Starwood now can pursue its agreed $13.6 billion merger deal with Marriott International that would create the world’s largest hotel chain.

Starwood and Marriott shares sank after Anbang dropped the bid. Starwood shares fell 4.1 percent to $80.05 in after-market trade and Marriott was down 5.0 percent at $67.61.
Starwood was not immediately available for comment.

“We were attracted to the opportunity presented by Starwood because of its high-quality, leading global hotel brands, which met many of our acquisition criteria, including the ability to generate consistent, long-term returns over time,” the statement said.
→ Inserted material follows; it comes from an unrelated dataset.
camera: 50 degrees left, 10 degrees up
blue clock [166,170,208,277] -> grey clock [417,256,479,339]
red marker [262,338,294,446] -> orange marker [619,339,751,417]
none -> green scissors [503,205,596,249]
“However, due to various market considerations, the consortium has determined not to proceed further.”

Starwood is now free to finalize its discussions with Marriott. Both companies have scheduled shareholder meetings on April 8 to vote on the merger, which brings together the two largest US hotel groups.

Marriott has more than 4,400 properties worldwide, with a portfolio of brands including The Ritz-Carlton, JW Marriott and Gaylord Hotels.

Starwood has 1,270 properties in 100 countries and includes the St. Regis, Sheraton, Westin and W Hotels brands, among others.

The combination would help Marriott expand in China, India and Europe, regions where Starwood has a strong presence.

Marriott estimates the merger will yield $250 million in annual cost synergies within two years after closing which is expected by mid-2016.

The announcement by Anbang Insurance Group and its partners, China-based Primavera Capital and US private-equity investor JC Flowers & Co., ended a surprisingly heated bidding war.

Starwood initially accepted a Marriott stock-and-cash merger offer in November, then Anbang swooped in with a higher bid. Marriott raised its offer to $13.6 billion, which Starwood accepted on March 21.

Over the weekend the Anbang-led group sweetened its all-cash offer to $82.75 per share, or $14 billion. Starwood said Monday it was considering the new Anbang bid, which was “reasonably likely” to be superior to Marriott’s, but was continuing to discuss “non-price terms” with the suitors.

Starwood at the time said its board was still recommending the offer from Marriott, which reaffirmed its commitment to the acquisition. But Marriott warned Starwood shareholders to focus on the Anbang-led offer’s financing and timing of any required regulatory approvals.

Anbang’s US hotels fever

An Anbang acquisition of Starwood would have been the largest Chinese takeover of a US company, exceeding pork producer WH Group’s purchase in 2013 of Smithfield Foods in a $7.1 billion deal.

Anbang’s heated pursuit of Starwood raised eyebrows. The Chinese company, which started out just 12 years ago as a property insurance firm before expanding into other financial services, has solid political connections but its stakeholders remain unclear.Starwood was not the only hotel target in the United States for the deep-pocketed Anbang, which has $254 billion in assets.

Anbang earlier this month proposed $6.5 billion to acquire luxury properties from US investment fund Blackstone. It bought New York’s historic Waldorf Astoria hotel for nearly $2 billion in 2014.

Analysts question why a Chinese insurance company wants to become an international hotelier.

And Chinese authorities have expressed concern. Respected business magazine Caixin reported earlier this month that China’s insurance regulator opposed Anbang’s multibillion-dollar bids for Starwood and the Blackstone properties.

The China Insurance Regulatory Commission is against both of Anbang’s proposed acquisitions under rules which reportedly ban insurers from investing more than 15 percent of their assets overseas, Caixin quoted a source as saying.

The regulator also had a “disapproving attitude” toward the deals, the magazine said.